Re: Corpora: MWUs and frequency; try Relative Frequency

Ted E. Dunning (ted@aptex.com)
Fri, 9 Oct 1998 14:15:51 -0700

What Ms. Jones is advocating is an association ratio. The log of this
quantity has (misleadingly) been referred to in the literature as
mutual information. Church and Hanks investigated this measure and
found that using it directly to investigate word association was
unsatisfactory. Much of the problem with association ratios is that
rare words which appear in proximity are given anomalously large
scores.

I describe in my 1993 CL paper a different (but related) measure which
avoids most of the small count problems that are encountered in corpus
analysis. The generalized log-likelihood measure that I advocated
performs more effectively (subjectively) for finding multi-word units.

In unpublished work with Paul Mineiro here at Aptex, I have extended
this measure with results which appear to be better even than the
original log-likelihood measure.

Others have advocated measures such as the Dice coefficient. In a
comparative study, Beatrice Daille compared a variety of association
measures against a hand-annotated list and found that the
log-likelihood ratio test came out closest to human judges
performance. She evalued quite a number of different measures in her
work, but exactly which ones I cannot recall.

The WordSmith tools implement a number of these measures including my
log-likelihood ratio test.
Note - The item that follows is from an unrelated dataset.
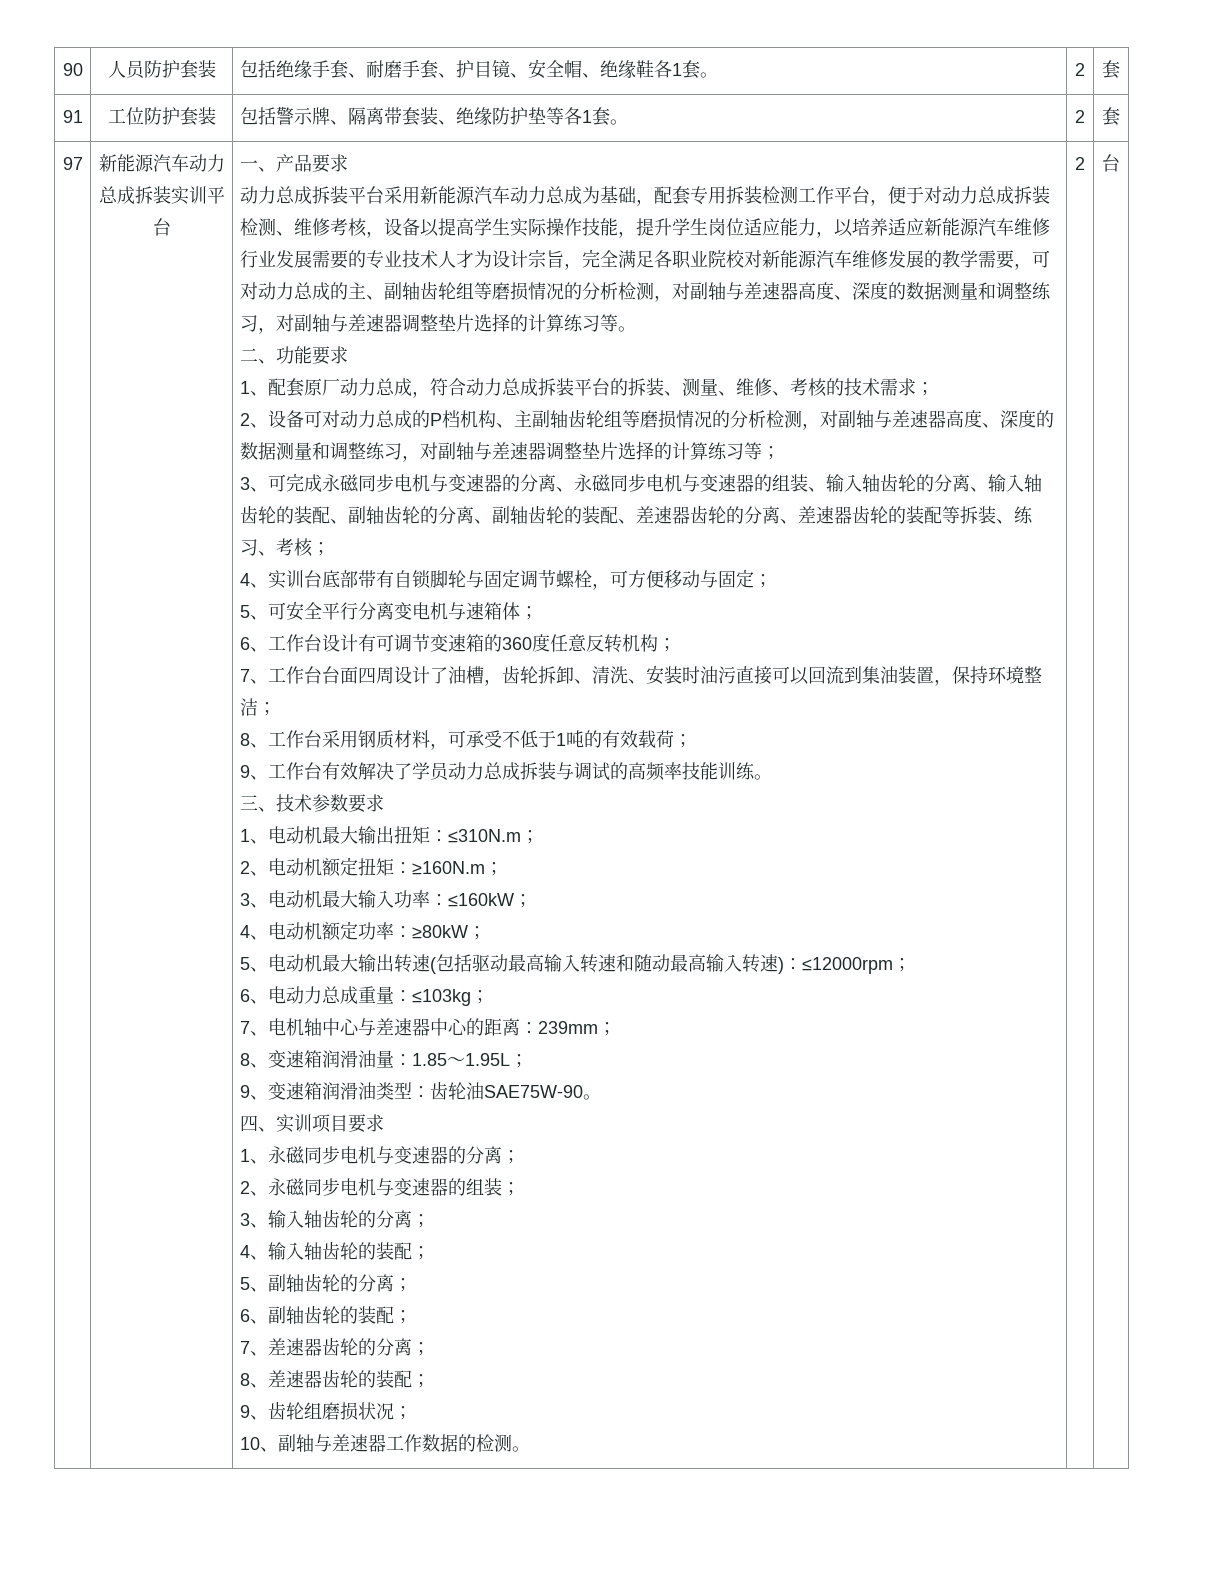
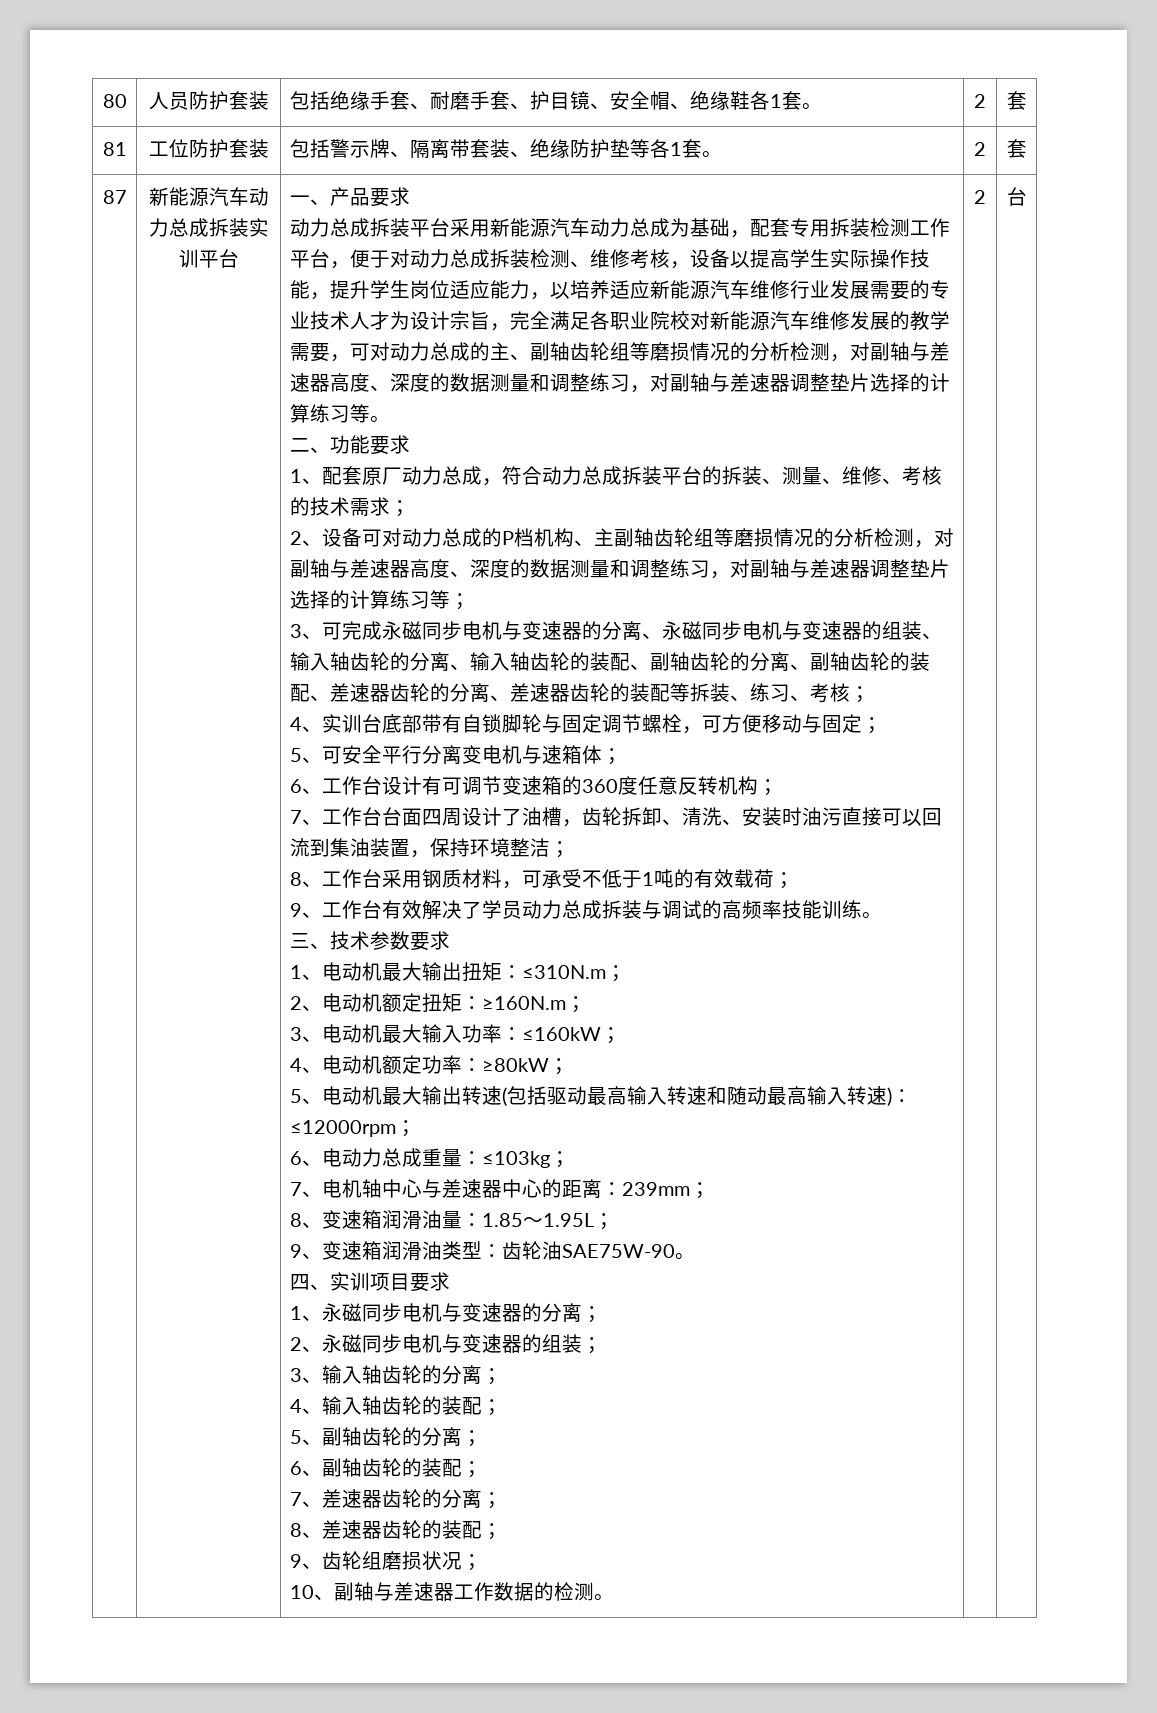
[62,63,83,76] 90 -> [102,94,127,108] 80
[62,110,83,123] 91 -> [102,142,127,156] 81
[62,157,83,170] 97 -> [102,190,127,204] 87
I also am happy to provide software source
code to calculate a number of these measures to those interested in
investigating these measures.

Hope this helps.

@Article{ChurchHanks90,
author = "Kenneth W. Church and Patrick Hanks",
title = "Word Association Norms, Mutual Information, and
Lexicography",
journal = "Computational Linguistics",
pages = "22--29",
volume = "16",
number = "1",
year = "1990",
}

@article{dunning93,
author={Ted E. Dunning},
title={Accurate Methods for the Statistics of Surprise
and Coincidence},
journal={Computational Linguistics},
volume=19,
number=1,
year=1993,
pages={61-74}
}

@TechReport{
Daille:95,
author = "B\'{e}atrice Daille",
title = "Combined Approach for Terminology Extraction:
lexical statistics and linguistic filtering",
institution = "{UCREL}, Lancaster University",
year = 1995,
number = 5,
summary={Daille does
some interesting emprical checks to see which test for "termhood"
works best against a hand-annotated "gold-standard", and
log-likelihood comes out best, so there's empirical vindication for
the theoretically correct answer, for those of us who need such
reassurance}
}

>>>>> "rj" == Rosie Jones <rosie@nl.cs.cmu.edu> writes:

rj> Instead you should look at the ratio of multi-word
rj> co-occurrence frequency, compared to the frequency of the
rj> individual words separately. Thus if you rank multi-word units
rj> by

rj> freq(word1 next to word2)
rj> -------------------------
rj> freq(word1) * freq(word2)

rj> you will get something which will rank "hot dog" above "in
rj> the" without any need for stop-lists. You can extend this to
rj> arbitrary numbers of adjacent words.